Weary with worry, Sarah almost drifted off.
Her horse pacing and nickering in its stall roused her. "It's okay, Goldie, the wind can't get us in here."
Knowing she must check the fire and the stew in the house, she carefully tucked tiny Jessica safely back in her nest of hay. "I'll be right back, you sleep tight." She kissed her cheek, and wiped a tear from her own. Turning to the cows and Goldie she said, "You all watch over her while I'm gone."
She snatched the lantern from its peg and made the dash from barn to cabin, the never-ending wind at her back. Inside she found the fire nearly out, but the stew still delightfully warm. Building the fire back up, stirring the stew and gathering another blanket to swaddle Jessica took only moments, and through the bitter, blinding darkness she ran for the barn, shielding her face from the stinging snow.
Fighting the wind to pull closed the heavy door, for an instant the wind's roar was blocked. Was that a bell? Did she hear ringing bells? Or were her ears simply ringing in the wail of the wind? She strained her eyes in the direction of what she imagined was the ringing bells. Is that a light? Could that be a light? But what could there be out there moving in this horrible wind? It didn't appear to be a horse and rider, so her hopes sank as quickly as they'd soared. The bells stopped and the light vanished. Sarah pulled tight the door, made fast the latch, then hurried to Jessica to add the extra blanket.
Clover mooed, Goldie stomped and whinnied. Before Sarah could react, from the outside, above the wind, came an answering whinny. “Scout?” Sarah yelled, tears streaming her face. Terrified of the possible answer she yelled, “Scout, is that you? Is Jed with you?” Bells, did she hear bells again? With wings on her feet she flew to the door, only to have the latch yanked from her grasp.
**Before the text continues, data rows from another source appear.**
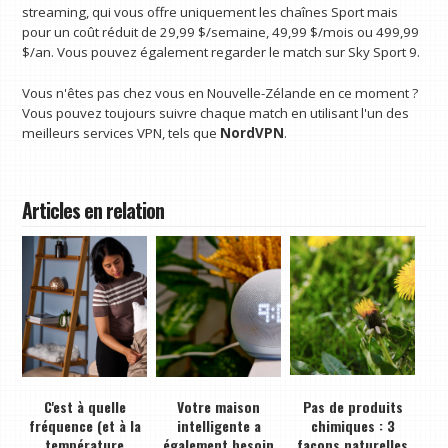
streaming, qui vous offre uniquement les chaînes Sport mais
pour un coût réduit de 29,99 $/semaine, 49,99 $/mois ou 499,99
$/an. Vous pouvez également regarder le match sur Sky Sport 9.
Vous n'êtes pas chez vous en Nouvelle-Zélande en ce moment ?
Vous pouvez toujours suivre chaque match en utilisant l'un des
meilleurs services VPN, tels que
NordVPN
.
Articles en relation
C'est à quelle
Votre maison
Pas de produits
fréquence (et à la
intelligente a
chimiques : 3
température
également besoin
façons naturelles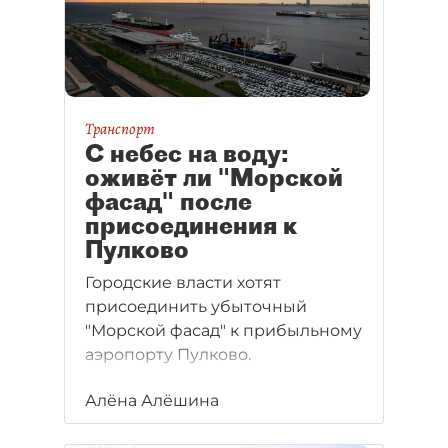
Транспорт
С небес на воду:
оживёт ли "Морской
фасад" после
присоединения к
Пулково
Городские власти хотят
присоединить убыточный
"Морской фасад" к прибыльному
аэропорту Пулково.
Алёна Алёшина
Stunned she starred into darkness, and there stood Jed flashing an ice covered smile as wide as the mountains themselves, holding Scout's rope. Behind Scout stood two horses harnessed to a wagon with canvas stretched over it. “Brought ya a few Christmas visitors Sarah!” Jed waved a hand toward the wagon. Sarah's knees melted, she crumbled to the ground.
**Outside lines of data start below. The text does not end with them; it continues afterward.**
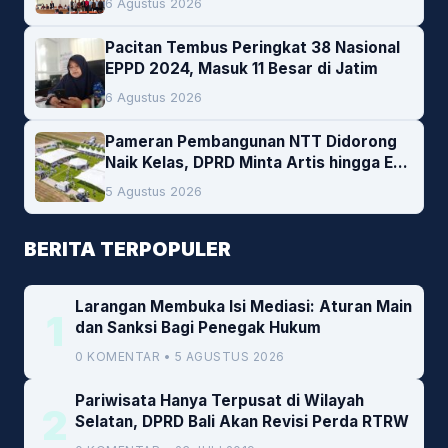
6 Agustus 2026
Pacitan Tembus Peringkat 38 Nasional
EPPD 2024, Masuk 11 Besar di Jatim
6 Agustus 2026
Pameran Pembangunan NTT Didorong
Naik Kelas, DPRD Minta Artis hingga EO
Lokal Jadi Prioritas
5 Agustus 2026
BERITA TERPOPULER
Larangan Membuka Isi Mediasi: Aturan Main
1
dan Sanksi Bagi Penegak Hukum
0 KOMENTAR • 5 AGUSTUS 2026
Pariwisata Hanya Terpusat di Wilayah
2
Selatan, DPRD Bali Akan Revisi Perda RTRW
“Hey now,” Jed scooped her up with a hearty laugh. “We can't have this, we have us a Christmas Eve party to put on for the young 'ins!”
Jed, Shorty and Jake fought the wind to swing open the big barn door, Martha led Scout and the team right into the barn. Every hand worked together to pull the door closed behind the wagon. Martha flipped down the wagon tail gate, and one by one giggling and laughing children slid out.
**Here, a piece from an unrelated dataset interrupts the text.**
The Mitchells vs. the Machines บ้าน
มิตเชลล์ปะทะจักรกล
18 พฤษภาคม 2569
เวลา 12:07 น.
Sarah's knees went weak again, she grabbed onto Jed. He could see the love, relief and questions in her eyes.
“Well,” Jed started, “When I rode up to Martha's the wind already yanked the roof off that old shed they call home. Jake, Shorty and me didn't take too long to figure out there was no fixin' that rickety old building. Nobody knew what to do next, not only did they all need a place to live, but heck Sarah, this is Christmas Eve and we got songs to sing and presents to open … so we hatched a plan to stretch this canvas over the wagon, nail 'er down with boards and haul the entire outfit right here.”
With a grin and tip of his hat, Shorty yanked the sack of presents from the wagon seat, and held it high.
The children had settled down in a circle holding hands, except for little Jane, who had discovered baby Jessica. "Look Miss Martha, it's just like the story of baby Jesus, lying in the manger with all his friends in the barn."